Amelia Tavella was born at the height of summer in Ajaccio. She grew up between the maquis and the sea, in a land where rock emerges to the surface, where light sculpts volumes, and where the horizon teaches patience. Her native island was her first school: it taught her beauty, the urgency of protecting it, and the necessity of respect. There, she discovered that any creation worthy of the name carries responsibility, and that history is never a burden but a foundation.
Growing up on an island is growing up with the sea. The gaze stretches far; reefs become forms, the lines of the land turn into drawings, mountain ridges into a form of writing. The maquis—dense and free—becomes a space in its own right, both sensitive and formative. Childhood is a prelude: very early on, the desire for architecture preceded the studies Amelia Tavella would later pursue at the École Spéciale d’Architecture in Paris.

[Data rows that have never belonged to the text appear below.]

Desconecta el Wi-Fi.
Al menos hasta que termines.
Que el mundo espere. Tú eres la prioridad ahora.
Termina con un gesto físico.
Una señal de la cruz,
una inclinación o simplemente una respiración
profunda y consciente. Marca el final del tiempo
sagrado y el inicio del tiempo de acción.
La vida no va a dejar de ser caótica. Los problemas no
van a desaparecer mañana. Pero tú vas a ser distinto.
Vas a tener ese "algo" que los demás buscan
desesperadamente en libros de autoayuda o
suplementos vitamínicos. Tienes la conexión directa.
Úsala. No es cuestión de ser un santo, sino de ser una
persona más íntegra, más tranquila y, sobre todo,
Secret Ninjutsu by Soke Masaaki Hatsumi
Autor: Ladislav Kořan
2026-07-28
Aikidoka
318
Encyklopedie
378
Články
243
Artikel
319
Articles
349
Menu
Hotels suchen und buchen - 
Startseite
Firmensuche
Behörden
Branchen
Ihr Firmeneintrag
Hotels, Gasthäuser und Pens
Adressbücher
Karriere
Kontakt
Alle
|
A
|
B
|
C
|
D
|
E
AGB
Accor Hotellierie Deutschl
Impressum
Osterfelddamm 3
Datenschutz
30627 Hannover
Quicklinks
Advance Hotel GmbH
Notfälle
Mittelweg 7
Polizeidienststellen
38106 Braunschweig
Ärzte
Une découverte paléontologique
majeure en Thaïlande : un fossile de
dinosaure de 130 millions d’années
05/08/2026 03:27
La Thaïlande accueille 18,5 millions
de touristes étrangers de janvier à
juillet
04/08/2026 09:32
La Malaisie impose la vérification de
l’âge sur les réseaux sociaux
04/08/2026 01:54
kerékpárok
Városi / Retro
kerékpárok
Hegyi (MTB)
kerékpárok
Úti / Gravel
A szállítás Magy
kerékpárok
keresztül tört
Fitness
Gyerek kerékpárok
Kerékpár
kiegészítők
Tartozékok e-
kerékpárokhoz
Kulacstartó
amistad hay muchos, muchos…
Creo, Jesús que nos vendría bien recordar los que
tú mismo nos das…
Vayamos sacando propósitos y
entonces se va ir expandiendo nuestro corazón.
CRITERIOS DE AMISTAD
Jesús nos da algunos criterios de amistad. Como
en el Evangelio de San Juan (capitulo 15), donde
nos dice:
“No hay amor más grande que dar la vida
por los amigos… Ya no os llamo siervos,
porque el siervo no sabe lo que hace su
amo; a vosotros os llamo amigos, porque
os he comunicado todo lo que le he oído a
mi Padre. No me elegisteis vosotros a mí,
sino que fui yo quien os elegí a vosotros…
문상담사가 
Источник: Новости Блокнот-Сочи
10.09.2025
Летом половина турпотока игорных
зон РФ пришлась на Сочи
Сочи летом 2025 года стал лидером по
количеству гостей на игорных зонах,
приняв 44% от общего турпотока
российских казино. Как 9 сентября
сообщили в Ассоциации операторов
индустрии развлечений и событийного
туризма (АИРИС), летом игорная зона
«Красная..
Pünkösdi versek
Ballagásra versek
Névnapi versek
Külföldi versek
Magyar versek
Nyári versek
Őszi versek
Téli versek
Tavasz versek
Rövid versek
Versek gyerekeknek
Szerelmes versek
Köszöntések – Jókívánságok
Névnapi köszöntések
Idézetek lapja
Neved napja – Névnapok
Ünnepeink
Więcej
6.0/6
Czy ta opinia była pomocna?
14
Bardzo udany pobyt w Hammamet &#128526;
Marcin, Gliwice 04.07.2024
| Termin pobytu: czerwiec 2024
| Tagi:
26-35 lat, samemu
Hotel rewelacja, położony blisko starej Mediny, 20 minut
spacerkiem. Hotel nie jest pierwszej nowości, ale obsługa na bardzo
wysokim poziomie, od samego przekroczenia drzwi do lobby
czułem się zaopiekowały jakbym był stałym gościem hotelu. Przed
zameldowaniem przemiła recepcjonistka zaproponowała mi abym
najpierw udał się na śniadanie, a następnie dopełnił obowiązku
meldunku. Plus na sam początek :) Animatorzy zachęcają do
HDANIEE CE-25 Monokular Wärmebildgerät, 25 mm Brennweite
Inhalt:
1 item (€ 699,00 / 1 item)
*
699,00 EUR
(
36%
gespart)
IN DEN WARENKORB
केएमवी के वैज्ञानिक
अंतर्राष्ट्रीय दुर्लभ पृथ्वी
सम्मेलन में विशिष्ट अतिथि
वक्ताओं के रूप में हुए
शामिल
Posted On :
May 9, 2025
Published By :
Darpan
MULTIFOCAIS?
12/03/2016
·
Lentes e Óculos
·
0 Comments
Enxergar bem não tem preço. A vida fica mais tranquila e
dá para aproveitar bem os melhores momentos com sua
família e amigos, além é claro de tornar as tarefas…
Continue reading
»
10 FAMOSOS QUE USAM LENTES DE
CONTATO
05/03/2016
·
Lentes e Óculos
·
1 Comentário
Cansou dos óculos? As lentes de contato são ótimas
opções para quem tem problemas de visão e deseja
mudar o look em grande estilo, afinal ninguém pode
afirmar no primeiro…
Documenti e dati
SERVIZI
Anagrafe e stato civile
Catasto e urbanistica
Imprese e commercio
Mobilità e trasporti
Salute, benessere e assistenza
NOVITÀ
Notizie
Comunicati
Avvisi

In 2007, she founded her practice. Daughter, woman, mother, she claims an architecture that is committed, free, and resilient—attentive to uses and to places. Her work was quickly recognized, earning her the Prix de la Jeune Femme Architecte, the Pierre Cardin Prize of the Académie des Beaux-Arts, and a place in the Choiseul Ville de Demain ranking. Her approach has been praised for its ability to bring architecture into dialogue with art, landscape, and society, through an open and transdisciplinary practice.
Amelia Tavella collaborates with artists, writers, historians, and sociologists. Alongside Pauline Guerrier, Ange Leccia, Nina Bouraoui, as well as researchers and heritage practitioners, she develops a body of work nourished by the crossing of perspectives. From the Convent of Saint-François—acclaimed for its contemporary graft linking past and present—to the Thermal Baths of Balaruc-les-Bains, from Château de Nalys to schools rooted in the maquis, each project unfolds as a form of sensitive archaeology.
She approaches each site with the precision of an archaeologist: reading, excavating, understanding before intervening. Honoring what already exists, extending without erasing. Building without undoing, inventing without disavowing. Her architecture is attentive to materials, to detail, to the right gesture. Stone, wood, copper, and water become language. The relationship to material is sensual, almost carnal—a skin that envelops, protects, and tells a story.
Her architecture is described as “sensitive” because it always arises from the place that receives it. She never separates the building from the space already there—whether natural or urban. Each project becomes a form of marriage between what is and what is to come. It is an architecture of long time, one that embraces slowness, depth, and memory.
Committed to transmission, Amelia Tavella exhibits, teaches, and regularly takes part in international conferences and juries. Her work has been shown in France and across Europe and has received numerous distinctions. A finalist for the 2024 European Union Prize for Contemporary Architecture – Mies van der Rohe Award, she now fully belongs to a European architectural scene attentive to heritage, landscape, and sustainability.
The year 2025 marked a turning point. Nominated for the international DIVIA Prize and invited to Rome and São Paulo, Amelia Tavella carried her architectural thinking beyond borders, engaging in an open dialogue between culture, circularity, heritage, and the future. Her voice has grown within an international arena where architecture becomes a tool for connection and transmission.
In 2026, she established her practice in Paris, on Île Saint-Louis—an inner island bordered by the Seine, where water, stone, and memory resonate with one another. Construction began on the O’Balia Thermal Baths, bringing care, landscape, and architecture into dialogue, while the completion of Château de Nalys crowned a body of work deeply attentive to terroir, stone, and the spirit of place.
Thus unfolds an architecture rooted in its origins and oriented toward the future—an architecture that transmits, repairs, and connects.